For the rest of the film, we witness the education of Alice as she finds her artistic voice and learns about life. Even though she loves Antoine, he involuntarily keeps reminding her of the deep divide in their class differences; it's in the things he says and does nonchalantly, even innocently, that hurts her.
High Society is beautifully written by Sophie Hiet and Julie Lopes-Curval, the latter of whom directed. I can't think of another movie that deals with class differences so subtly. (It's explored in Blue is the Warmest Color but is better here). Rich and poor aren't grotesquely exaggerated caricatures here. Girardot is adorable as a young woman finding out that there is a bigger world out there and that there is so much to learn and explore, without compromising the sense of who she is and not forgetting where she's from. A beautiful film.

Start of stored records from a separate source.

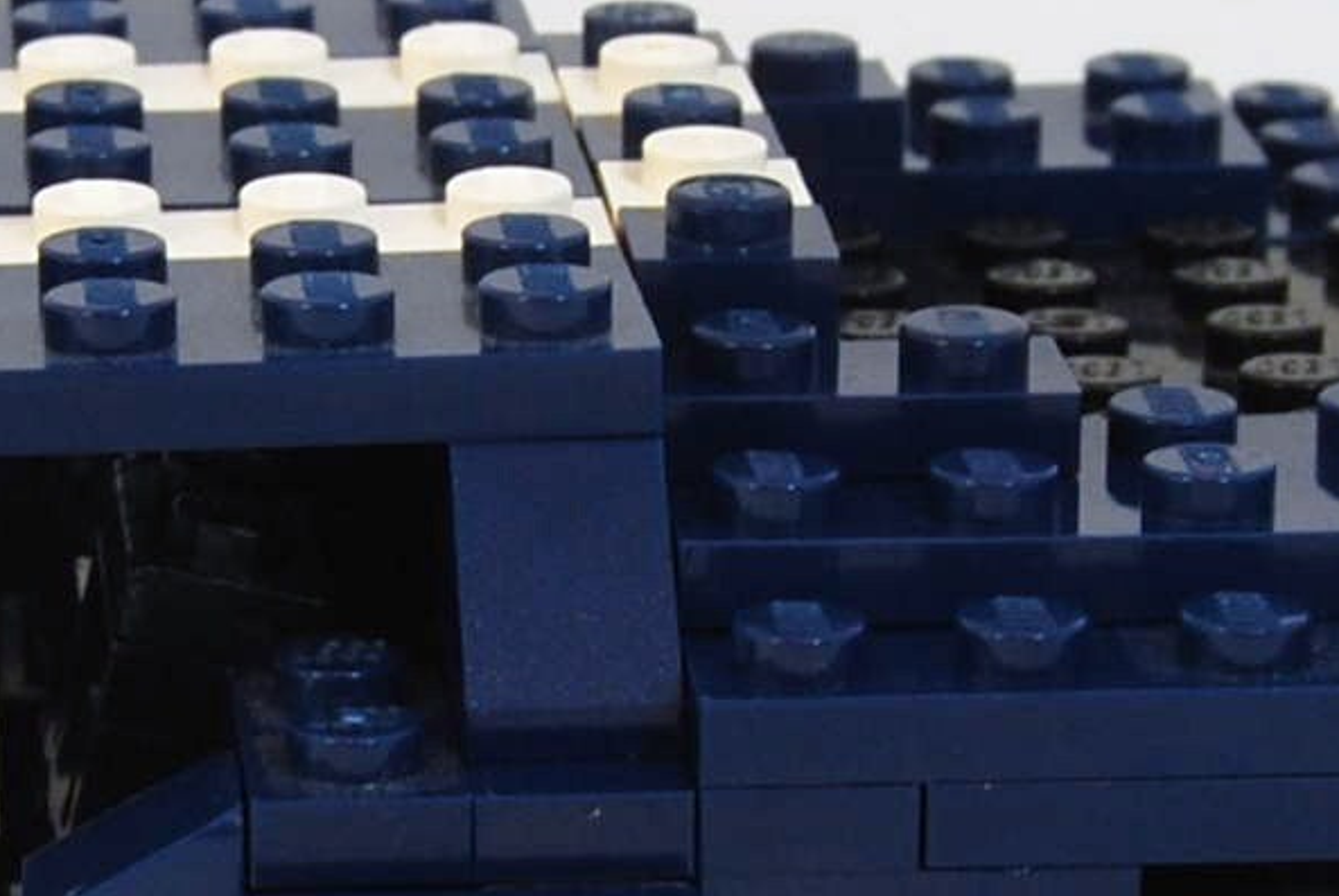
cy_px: 609
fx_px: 7299
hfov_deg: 10.4
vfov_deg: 7.0
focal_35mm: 196
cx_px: 135
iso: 140
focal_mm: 20
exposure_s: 1/60
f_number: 8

TREE OF KNOWLEDGE (d. Nils Malmros) *In Focus
Nils Malmros chronicles the bittersweet days of his adolescence in a Danish intermediary school in the 1950s. Tree of Knowledge concerns a dozen kids in the same class, as they start noticing the opposite sex; love at first sight, jealousy and heartbreak ensue.

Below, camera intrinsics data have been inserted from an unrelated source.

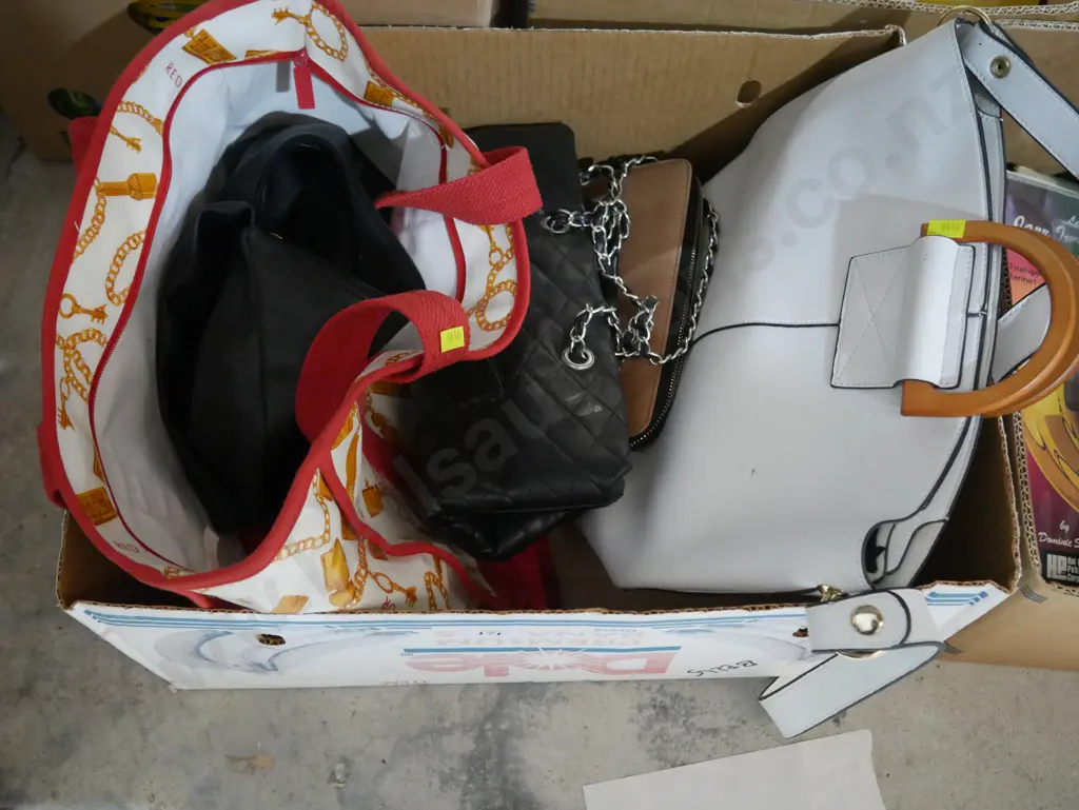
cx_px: 540
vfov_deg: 41.8
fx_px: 1060
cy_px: 405
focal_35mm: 34
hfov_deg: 53.9
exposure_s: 1/50
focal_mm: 17
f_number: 4
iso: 3200
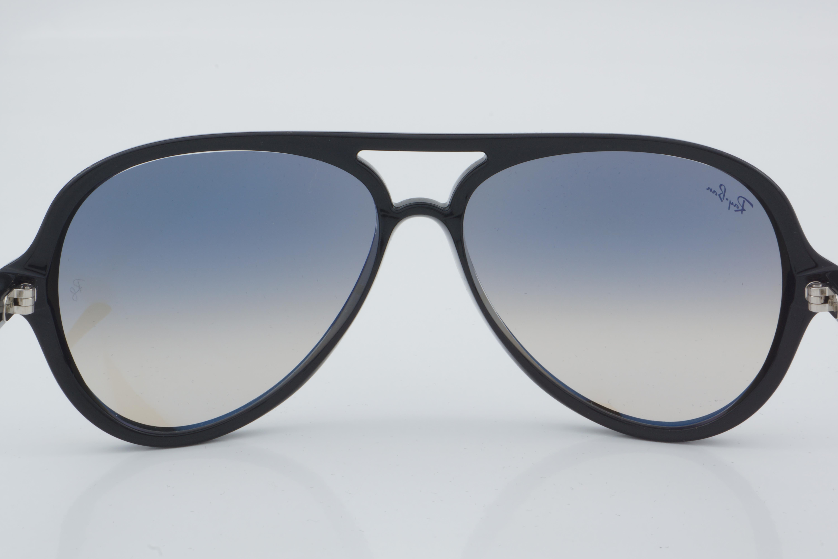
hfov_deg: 24.6
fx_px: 1920
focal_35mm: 82
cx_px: 419
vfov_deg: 16.6
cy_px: 280
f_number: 32
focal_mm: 55
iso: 100
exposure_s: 1/4
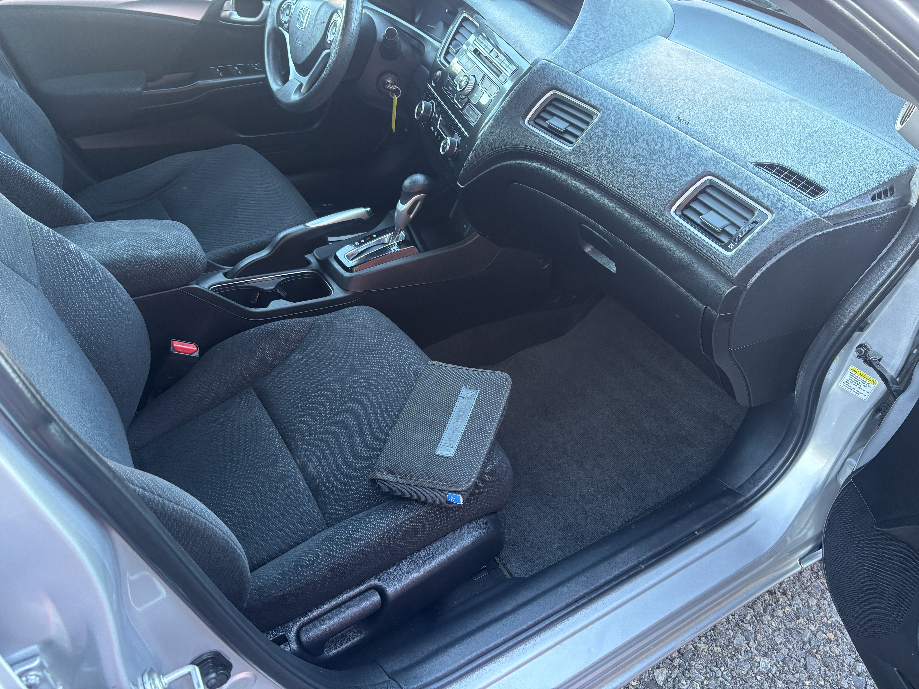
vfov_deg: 53.1
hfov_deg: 67.3
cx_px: 460
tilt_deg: -41.8
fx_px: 690
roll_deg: -9.3
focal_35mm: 26
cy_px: 344
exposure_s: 1/70
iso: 125
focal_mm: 5.96
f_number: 1.6
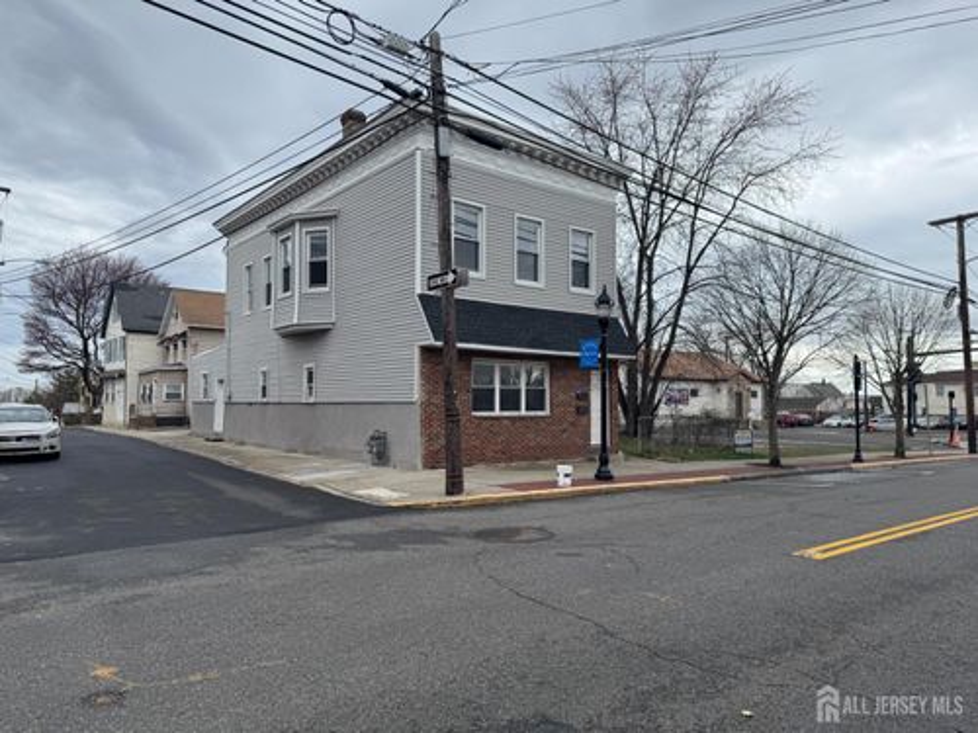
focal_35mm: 24
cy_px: 366
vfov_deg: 56.8
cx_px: 489
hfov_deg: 71.6
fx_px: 678
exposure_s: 1/1721
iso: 80
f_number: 1.78
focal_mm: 6.76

It is quite apparent that, way back then, Malmros was doing what social realists such as the Dardenne brothers are doing now. Almost documentary-like, he gains full access to the lives of these youngsters and gets amazingly naturalistic performances. These episodic days of 13 year old boys and girls are madly affecting. Particularly in the case of Elin, a tall, sullen brunette from an ultra conservative household who gets ostracized because she is a prude, both by heartbroken, monstrous boys and cliquey, jealous girls. Then there is Niels-Ole (Jan Johansen), a leader and general rabble-rouser of the pack, who falls hard for beautiful Maj-Brit (Lone Elliot), only to find out that our little Maj-Brit has 'been around' with many boys.
Malmros masterfully orchestrates two years in the lives of the group -- here's looking at you, Linklater! -- and ends the film just as swiftly, leaving us wanting more and appreciating the fleeting nature of those precious days in equal measure.
* The series include the following films by Malmros: Arhus by Night, Boys, Facing the Truth, Pain of Love, Sorrow and Joy and Tree of Knowledge.
NINJA III: THE DOMINATION (d. Sam Firstenberg) *Cannon Films Tribute
Christie (Lucinda Dickey) is just an ordinary working gal: she works for a phone company, climbing up the telephone polls in a cute jumpsuit, then changes to a neon-colored leotard to teach an aerobics class. She encounters a dying ninja who just killed about a hundred Los Angeles cops along with his intended victim. His soul gets transferred to Christie and she becomes an unstoppable cop killer.
Ninja III, steeped in typical 80s cheesy settings -- Patric Nagel poster, squiggly neon tubes on the wall and public phone booth in the living room -- is an epitome of a Cannon b-picture ridiculousness. You just have to surrender yourself to it and it will reward you handsomely.
*Cannon Films Tribute includes the following masterpieces: 10 to Midnight, The Last American Virgin and Ninja III: The Domination.